-- INFORMATION GIVEN follows --
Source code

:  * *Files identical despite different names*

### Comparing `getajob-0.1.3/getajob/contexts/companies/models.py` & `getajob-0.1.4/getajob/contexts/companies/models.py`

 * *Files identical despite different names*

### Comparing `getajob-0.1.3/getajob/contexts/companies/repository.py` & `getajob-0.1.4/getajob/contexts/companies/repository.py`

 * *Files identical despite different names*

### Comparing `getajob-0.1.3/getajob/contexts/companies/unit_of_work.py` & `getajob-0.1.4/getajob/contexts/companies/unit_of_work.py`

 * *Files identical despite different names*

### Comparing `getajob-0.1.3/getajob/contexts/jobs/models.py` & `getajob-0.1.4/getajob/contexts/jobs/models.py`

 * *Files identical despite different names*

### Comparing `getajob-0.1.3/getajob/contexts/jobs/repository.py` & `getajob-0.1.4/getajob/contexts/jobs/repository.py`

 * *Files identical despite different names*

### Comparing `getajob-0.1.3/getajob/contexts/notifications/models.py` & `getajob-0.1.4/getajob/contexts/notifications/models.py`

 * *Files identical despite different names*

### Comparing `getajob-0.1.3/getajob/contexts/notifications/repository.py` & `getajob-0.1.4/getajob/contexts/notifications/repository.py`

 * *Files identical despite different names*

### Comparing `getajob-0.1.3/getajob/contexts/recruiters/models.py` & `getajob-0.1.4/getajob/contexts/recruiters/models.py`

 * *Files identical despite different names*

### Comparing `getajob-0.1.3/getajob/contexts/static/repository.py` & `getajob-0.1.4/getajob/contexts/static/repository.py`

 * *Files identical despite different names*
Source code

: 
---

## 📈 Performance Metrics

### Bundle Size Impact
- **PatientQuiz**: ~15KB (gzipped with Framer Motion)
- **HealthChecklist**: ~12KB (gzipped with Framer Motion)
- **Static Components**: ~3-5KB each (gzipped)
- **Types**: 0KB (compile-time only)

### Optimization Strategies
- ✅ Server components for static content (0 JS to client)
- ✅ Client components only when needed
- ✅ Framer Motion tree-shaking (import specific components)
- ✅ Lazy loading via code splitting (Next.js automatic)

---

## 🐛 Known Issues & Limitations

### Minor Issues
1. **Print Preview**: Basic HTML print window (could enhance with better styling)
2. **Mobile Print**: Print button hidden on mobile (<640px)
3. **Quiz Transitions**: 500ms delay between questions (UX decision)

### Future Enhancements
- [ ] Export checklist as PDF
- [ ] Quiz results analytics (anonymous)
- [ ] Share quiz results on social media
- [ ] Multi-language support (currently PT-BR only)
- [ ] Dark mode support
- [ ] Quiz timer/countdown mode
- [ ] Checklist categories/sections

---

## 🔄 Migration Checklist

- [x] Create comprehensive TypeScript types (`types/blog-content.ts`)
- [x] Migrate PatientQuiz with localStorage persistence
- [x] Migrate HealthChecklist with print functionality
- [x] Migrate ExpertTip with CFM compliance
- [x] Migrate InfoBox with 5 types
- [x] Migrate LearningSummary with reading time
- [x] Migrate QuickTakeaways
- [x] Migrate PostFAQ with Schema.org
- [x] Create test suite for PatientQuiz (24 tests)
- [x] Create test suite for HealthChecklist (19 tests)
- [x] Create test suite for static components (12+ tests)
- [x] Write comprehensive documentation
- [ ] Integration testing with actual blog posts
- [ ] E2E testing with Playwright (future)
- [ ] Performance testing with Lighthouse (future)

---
-- INFORMATION GIVEN concluded --
### THE TASK
Pull out every line of the records above that contains the string "companies", matching case exactly.

### TASK OUTPUT
### Comparing `getajob-0.1.3/getajob/contexts/companies/models.py` & `getajob-0.1.4/getajob/contexts/companies/models.py`
### Comparing `getajob-0.1.3/getajob/contexts/companies/repository.py` & `getajob-0.1.4/getajob/contexts/companies/repository.py`
### Comparing `getajob-0.1.3/getajob/contexts/companies/unit_of_work.py` & `getajob-0.1.4/getajob/contexts/companies/unit_of_work.py`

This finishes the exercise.